Everything Everywhere; wildly creative and heartwarming all at once


Image courtesy of IMDb.

Sadie Dallas, Former Deputy Arts & Culture Editor

“Don’t you see what is happening to your mind?” 

This is what Evelyn Wang’s father says to her as he tries to convince her to kill her daughter in order to save the world from a black hole. Only it’s not her real father, or her real daughter, and the black hole in question is an everything bagel. 

A24’s latest release, Everything Everywhere All at Once, revolves around an ordinary woman who gets swept up in parallel universes while on her way to be audited by the IRS. In an elevator, her husband Waymond’s body is taken over by another version of him, known as Alpha Waymond, from a different universe. He explains to her that parallel universes exist, and they are all in grave danger. Every choice creates another parallel universe, some eerily similar to Evelyn’s reality, some beyond what she could’ve imagined. In one world she is a hibachi chef, in another, she becomes a movie star. 

What makes her different from the other Evelyns is ironically the fact that she is nothing special. Because she has no talents, she is uniquely suited to harness the powers of her alter egos in other universes, with a technique called “verse-jumping”. 

The film uses an otherworldly (or perhaps other-universal) threat to tell the story of a Chinese immigrant’s strained relationship with her daughter. While balanced expertly with humor, this relationship is distressing to watch deteriorate. It’s the beating heart at the center of a film stuffed with secondary plots, the reason Evelyn fights so hard against her parallel daughter Jobu Tupaki is to save her real daughter, Joy. 
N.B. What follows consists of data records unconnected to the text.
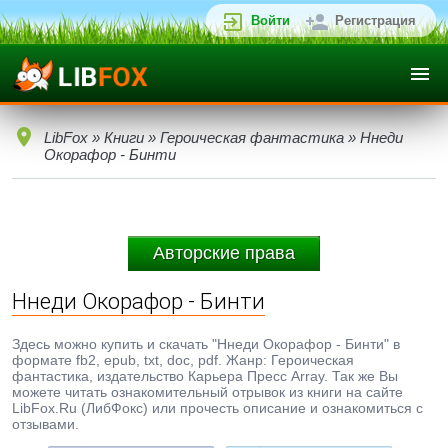
Войти
Регистрация
LibFox
»
Книги
»
Героическая фантастика
» Ннеди
Окорафор - Бинти
Авторские права
Ннеди Окорафор - Бинти
Здесь можно купить и скачать "Ннеди Окорафор - Бинти" в
формате fb2, epub, txt, doc, pdf. Жанр: Героическая
фантастика, издательство Карьера Пресс Array. Так же Вы
можете читать ознакомительный отрывок из книги на сайте
LibFox.Ru (ЛибФокс) или прочесть описание и ознакомиться с
отзывами.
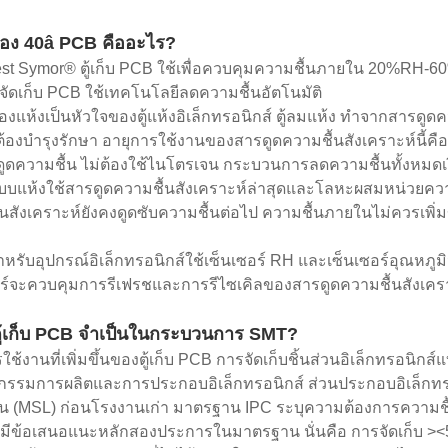
บของ 40â PCB คืออะไร?
st Symor® ตู้เก็บ PCB ใช้เพื่อควบคุมความชื้นภายใน 20%RH-60%
ู้จัดเก็บ PCB ใช้เทคโนโลยีลดความชื้นอัตโนมัติ
งแห้งเป็นหัวใจของตู้แห้งอิเล็กทรอนิกส์ ตู้ลมแห้ง ทำจากสารดูดค
้องบำรุงรักษา อายุการใช้งานของสารดูดความชื้นสังเคราะห์นี้คือ 
งดูดความชื้น ไม่ต้องใช้ไนโตรเจน กระบวนการลดความชื้นทั้งหมดเง
บบแห้งใช้สารดูดความชื้นสังเคราะห์ล่าสุดและโลหะผสมหน่วยคว
นสังเคราะห์ยังคงดูดซับความชื้นต่อไป ความชื้นภายในไม่ควรเพิ่
สำหรับอุปกรณ์อิเล็กทรอนิกส์ใช้เซ็นเซอร์ RH และเซ็นเซอร์อุณหภู
อร์จะควบคุมการรีเฟรชและการรีไซเคิลของสารดูดความชื้นสังเคร
ู้เก็บ PCB จำเป็นในกระบวนการ SMT?
ใช้งานที่เพิ่มขึ้นของตู้เก็บ PCB การจัดเก็บชิ้นส่วนอิเล็กทรอนิก
กรรมการผลิตและการประกอบอิเล็กทรอนิกส์ ส่วนประกอบอิเล็กทรอน
้น (MSL) ก่อนโรงงานเก่า มาตรฐาน IPC ระบุความต้องการความชื
ัน มีข้อเสนอแนะหลักสองประการในมาตรฐาน นั่นคือ การจัดเก็บ 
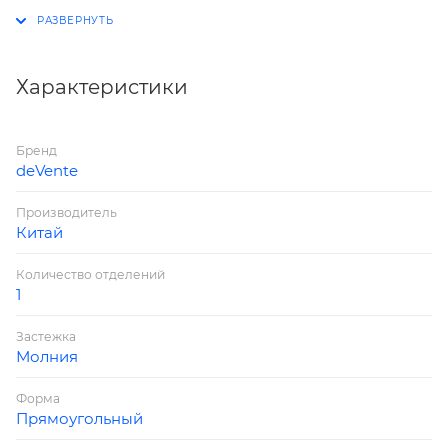
Особенности: на молнии, с ручкой, с передней
планкой из прозрачного ПВХ с конфетти.
Характеристики
Бренд
deVente
Производитель
Китай
Количество отделений
1
Застежка
Молния
Форма
Прямоугольный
Filmmakers Dan Kwan and Daniel Scheinert, known together as Daniels, have created lightning in a bottle with their second feature film collaboration. A nearly indescribable blend of nihilist comedy, action, and sci-fi, Everything Everywhere All at Once truly embodies its name. 

The cast commits phenomenally to whatever ridiculous situation their characters are living in, giving way to a movie so beguilingly engaging that somehow Jamie Lee Curtis playing piano with her toes in an alternate universe is one of the most life-affirming moments in recent cinema. 

These heartwarmingly odd moments of human connection set the film apart from other sci-fi stories, particularly the repeating googly eye motif used to characterize Evelyn’s husband Waymond. The stick-on eyes represent who Waymond is in spite of every bad thing that has happened to him, he is an earnestly cheerful man who just wants his wife to be happy. 

With an ambitious two-plus hour running time, Everything Everywhere All at Once is a mammothy unicorn of a film that may be too much for some audiences. But that’s just the kind of thing one could expect from A24, the production company behind movies like Midsommar and The Lobster. While some viewers may find certain scenes of the film (such as the alternate universe where everyone has hotdogs for hands) weird and off-putting, those familiar with Daniels previous film, Swiss Army Man, might find its particular breed of quirk endearing. 

There’s a certain appeal in the dazzling chaos of this film. Cleverly written characters and a bold plot make it one of the best films of the year thus far, there’s really nothing else quite like it.